#### Exercise:
Exact reproduction required: the lines below from the line with "一个模条屏往往由特定几种灯条" to the line with "- 调用库导入、导出、清空", both ends included, and no others.

[Collected data]
━━━━━━━━━━━━━━━━
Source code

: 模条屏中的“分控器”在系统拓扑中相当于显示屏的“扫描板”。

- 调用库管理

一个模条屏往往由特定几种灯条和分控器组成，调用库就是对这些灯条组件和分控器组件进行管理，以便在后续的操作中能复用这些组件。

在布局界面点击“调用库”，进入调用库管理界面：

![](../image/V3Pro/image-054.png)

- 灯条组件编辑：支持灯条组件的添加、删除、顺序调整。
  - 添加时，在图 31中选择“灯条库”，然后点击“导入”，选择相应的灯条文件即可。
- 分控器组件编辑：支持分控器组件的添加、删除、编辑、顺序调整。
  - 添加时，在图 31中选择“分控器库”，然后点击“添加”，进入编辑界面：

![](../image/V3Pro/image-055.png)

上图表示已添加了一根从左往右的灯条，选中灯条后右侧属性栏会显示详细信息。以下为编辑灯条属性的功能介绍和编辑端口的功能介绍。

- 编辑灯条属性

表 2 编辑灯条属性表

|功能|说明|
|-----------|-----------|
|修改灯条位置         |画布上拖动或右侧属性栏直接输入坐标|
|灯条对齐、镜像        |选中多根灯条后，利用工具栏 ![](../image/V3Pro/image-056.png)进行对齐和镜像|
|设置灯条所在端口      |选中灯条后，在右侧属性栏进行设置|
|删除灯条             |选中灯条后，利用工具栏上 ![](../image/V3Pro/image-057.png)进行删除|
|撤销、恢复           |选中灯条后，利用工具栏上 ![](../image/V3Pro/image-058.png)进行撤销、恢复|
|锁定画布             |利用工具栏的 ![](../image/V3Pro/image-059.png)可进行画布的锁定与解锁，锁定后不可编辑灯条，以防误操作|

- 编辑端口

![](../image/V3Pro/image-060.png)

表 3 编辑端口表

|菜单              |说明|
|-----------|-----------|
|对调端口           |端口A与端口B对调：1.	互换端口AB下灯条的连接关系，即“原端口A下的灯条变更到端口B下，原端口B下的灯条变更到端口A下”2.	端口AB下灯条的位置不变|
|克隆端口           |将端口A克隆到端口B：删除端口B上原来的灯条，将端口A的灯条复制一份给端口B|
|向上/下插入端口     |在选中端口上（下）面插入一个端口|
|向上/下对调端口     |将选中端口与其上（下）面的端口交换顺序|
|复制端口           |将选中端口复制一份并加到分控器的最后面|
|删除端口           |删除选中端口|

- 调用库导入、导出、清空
━━━━━━━━━━━━━━━━
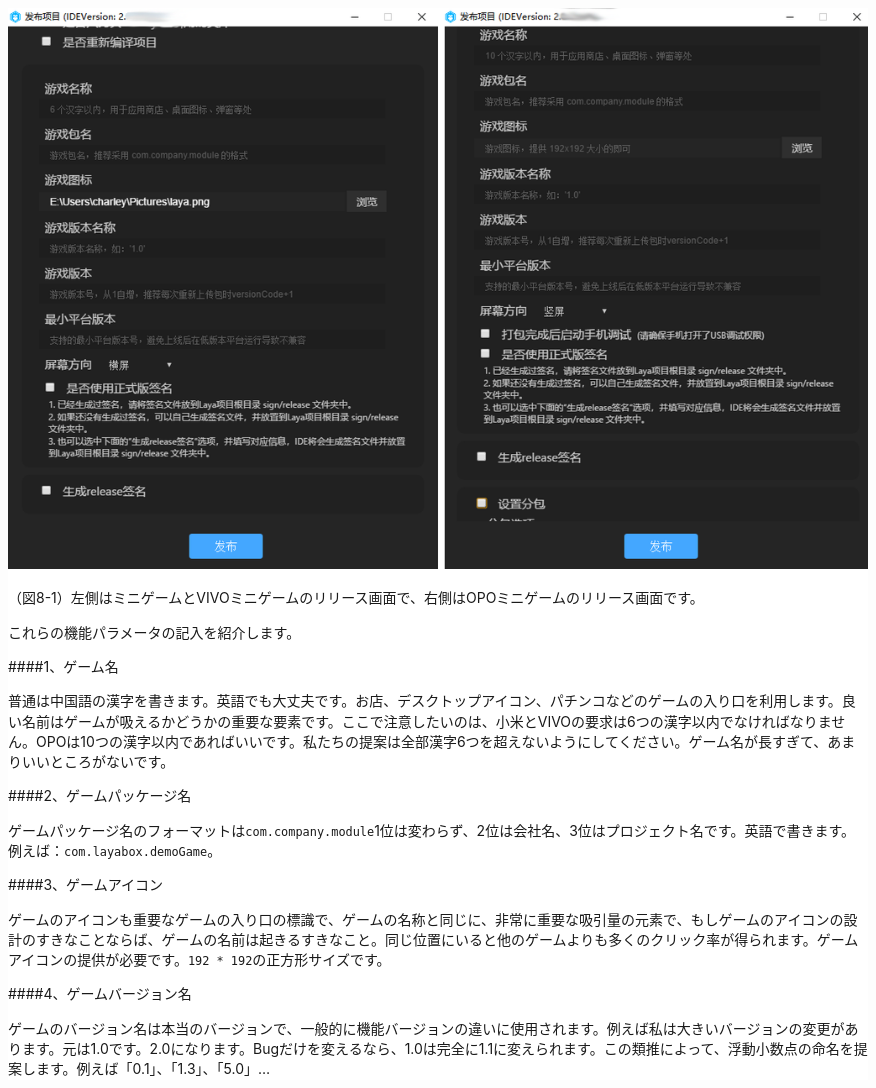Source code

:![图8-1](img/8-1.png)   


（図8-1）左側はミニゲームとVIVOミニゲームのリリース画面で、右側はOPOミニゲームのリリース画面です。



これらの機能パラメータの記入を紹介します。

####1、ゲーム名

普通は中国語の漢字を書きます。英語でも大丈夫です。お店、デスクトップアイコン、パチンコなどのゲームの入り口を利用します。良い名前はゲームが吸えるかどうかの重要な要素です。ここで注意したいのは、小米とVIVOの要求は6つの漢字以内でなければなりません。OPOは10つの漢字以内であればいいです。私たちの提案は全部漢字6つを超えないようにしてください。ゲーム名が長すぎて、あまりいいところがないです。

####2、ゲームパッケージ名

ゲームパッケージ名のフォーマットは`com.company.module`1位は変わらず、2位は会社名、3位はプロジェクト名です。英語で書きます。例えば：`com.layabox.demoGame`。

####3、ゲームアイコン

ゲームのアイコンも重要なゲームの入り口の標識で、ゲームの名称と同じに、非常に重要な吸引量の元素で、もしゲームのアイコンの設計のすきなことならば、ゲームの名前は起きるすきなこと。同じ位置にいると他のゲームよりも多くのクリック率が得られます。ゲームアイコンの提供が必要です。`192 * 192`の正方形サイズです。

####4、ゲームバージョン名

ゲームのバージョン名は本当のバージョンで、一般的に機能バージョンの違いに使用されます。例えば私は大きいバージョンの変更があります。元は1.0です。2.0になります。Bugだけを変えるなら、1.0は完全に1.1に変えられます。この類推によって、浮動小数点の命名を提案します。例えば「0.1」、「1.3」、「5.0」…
━━━━━━━━━━━━━━━━
#### Your solution:
一个模条屏往往由特定几种灯条和分控器组成，调用库就是对这些灯条组件和分控器组件进行管理，以便在后续的操作中能复用这些组件。

在布局界面点击“调用库”，进入调用库管理界面：

![](../image/V3Pro/image-054.png)

- 灯条组件编辑：支持灯条组件的添加、删除、顺序调整。
  - 添加时，在图 31中选择“灯条库”，然后点击“导入”，选择相应的灯条文件即可。
- 分控器组件编辑：支持分控器组件的添加、删除、编辑、顺序调整。
  - 添加时，在图 31中选择“分控器库”，然后点击“添加”，进入编辑界面：

![](../image/V3Pro/image-055.png)

上图表示已添加了一根从左往右的灯条，选中灯条后右侧属性栏会显示详细信息。以下为编辑灯条属性的功能介绍和编辑端口的功能介绍。

- 编辑灯条属性

表 2 编辑灯条属性表

|功能|说明|
|-----------|-----------|
|修改灯条位置         |画布上拖动或右侧属性栏直接输入坐标|
|灯条对齐、镜像        |选中多根灯条后，利用工具栏 ![](../image/V3Pro/image-056.png)进行对齐和镜像|
|设置灯条所在端口      |选中灯条后，在右侧属性栏进行设置|
|删除灯条             |选中灯条后，利用工具栏上 ![](../image/V3Pro/image-057.png)进行删除|
|撤销、恢复           |选中灯条后，利用工具栏上 ![](../image/V3Pro/image-058.png)进行撤销、恢复|
|锁定画布             |利用工具栏的 ![](../image/V3Pro/image-059.png)可进行画布的锁定与解锁，锁定后不可编辑灯条，以防误操作|

- 编辑端口

![](../image/V3Pro/image-060.png)

表 3 编辑端口表

|菜单              |说明|
|-----------|-----------|
|对调端口           |端口A与端口B对调：1.	互换端口AB下灯条的连接关系，即“原端口A下的灯条变更到端口B下，原端口B下的灯条变更到端口A下”2.	端口AB下灯条的位置不变|
|克隆端口           |将端口A克隆到端口B：删除端口B上原来的灯条，将端口A的灯条复制一份给端口B|
|向上/下插入端口     |在选中端口上（下）面插入一个端口|
|向上/下对调端口     |将选中端口与其上（下）面的端口交换顺序|
|复制端口           |将选中端口复制一份并加到分控器的最后面|
|删除端口           |删除选中端口|

- 调用库导入、导出、清空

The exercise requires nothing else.